Facing the Git commit-ID collision catastrophe
A hash, of course, is not the same as the data it was calculated from; whenever hashes are used to represent data, there is always the possibility of a collision — when two distinct sets of data generate the same hash value. A 160-bit hash space is large enough that the risk of accidental collisions is essentially zero; the risk of intentional (malicious) collisions is higher, but is still not something that most people worry about — for now. The hash space is large enough that even a relatively small portion of the hash value is still enough to uniquely identify a value. In a small Git repository, a 24-bit (six-digit) hash may suffice; as a repository grows, the number of digits required to unambiguously identify a commit will grow. In all cases, though, the shorter commit IDs are much easier for humans to deal with, and are almost universally used.

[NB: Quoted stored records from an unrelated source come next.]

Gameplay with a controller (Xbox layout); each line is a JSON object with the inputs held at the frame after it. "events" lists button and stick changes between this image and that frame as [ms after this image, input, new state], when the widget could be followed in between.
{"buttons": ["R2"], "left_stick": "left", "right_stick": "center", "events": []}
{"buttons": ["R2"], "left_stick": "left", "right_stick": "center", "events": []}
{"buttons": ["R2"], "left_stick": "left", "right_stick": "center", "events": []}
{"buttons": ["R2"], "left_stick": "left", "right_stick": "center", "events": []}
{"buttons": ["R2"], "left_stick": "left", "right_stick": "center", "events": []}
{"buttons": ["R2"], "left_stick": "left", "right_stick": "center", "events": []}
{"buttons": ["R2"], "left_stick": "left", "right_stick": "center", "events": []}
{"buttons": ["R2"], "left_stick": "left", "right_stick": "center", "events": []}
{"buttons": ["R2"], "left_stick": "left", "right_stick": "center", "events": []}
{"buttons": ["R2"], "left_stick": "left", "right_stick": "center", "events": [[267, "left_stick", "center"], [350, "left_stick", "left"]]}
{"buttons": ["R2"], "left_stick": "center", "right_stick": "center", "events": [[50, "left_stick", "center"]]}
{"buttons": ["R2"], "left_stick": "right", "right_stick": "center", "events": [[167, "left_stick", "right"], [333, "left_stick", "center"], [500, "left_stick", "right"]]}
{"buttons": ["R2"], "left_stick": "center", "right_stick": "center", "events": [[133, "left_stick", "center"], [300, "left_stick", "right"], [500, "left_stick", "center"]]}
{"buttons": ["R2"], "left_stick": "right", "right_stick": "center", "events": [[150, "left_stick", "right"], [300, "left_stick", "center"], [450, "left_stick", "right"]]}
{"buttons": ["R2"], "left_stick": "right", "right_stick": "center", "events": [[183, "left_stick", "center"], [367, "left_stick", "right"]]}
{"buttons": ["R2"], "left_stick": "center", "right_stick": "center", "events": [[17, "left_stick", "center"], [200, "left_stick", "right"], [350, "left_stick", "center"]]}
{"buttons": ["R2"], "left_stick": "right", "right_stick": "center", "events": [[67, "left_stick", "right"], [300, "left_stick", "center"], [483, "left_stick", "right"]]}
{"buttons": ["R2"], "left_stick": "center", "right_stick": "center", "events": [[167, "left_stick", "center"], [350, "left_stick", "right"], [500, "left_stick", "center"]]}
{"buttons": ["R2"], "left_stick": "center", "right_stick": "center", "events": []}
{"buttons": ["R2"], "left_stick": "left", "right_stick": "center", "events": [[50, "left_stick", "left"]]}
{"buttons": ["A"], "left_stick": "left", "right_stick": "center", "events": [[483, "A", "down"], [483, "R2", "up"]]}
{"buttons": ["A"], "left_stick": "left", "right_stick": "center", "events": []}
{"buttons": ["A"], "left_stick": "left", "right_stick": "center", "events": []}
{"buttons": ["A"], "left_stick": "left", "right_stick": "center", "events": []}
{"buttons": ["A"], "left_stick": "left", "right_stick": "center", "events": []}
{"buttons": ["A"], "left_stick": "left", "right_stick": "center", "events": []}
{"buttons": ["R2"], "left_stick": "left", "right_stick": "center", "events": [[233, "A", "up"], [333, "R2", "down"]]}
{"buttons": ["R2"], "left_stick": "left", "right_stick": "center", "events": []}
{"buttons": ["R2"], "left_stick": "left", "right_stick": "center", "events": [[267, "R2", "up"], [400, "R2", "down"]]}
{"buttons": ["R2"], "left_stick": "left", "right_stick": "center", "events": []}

The kernel has, for some years now, used a twelve-character (48-bit) hash
value in most places where a commit ID is needed. That is the norm for
citing commits within changelogs (in Fixes tags, for example), and in email
discussions as well. Uytterhoeven expressed a concern that, given the
growth of the kernel repository, soon twelve digits will not be enough:
"the Birthday Paradox states that collisions of 12-character commit IDs
are imminent
". He suggested raising the number of digits used to
identify commits in the kernel repository to 16 to head off this
possibility.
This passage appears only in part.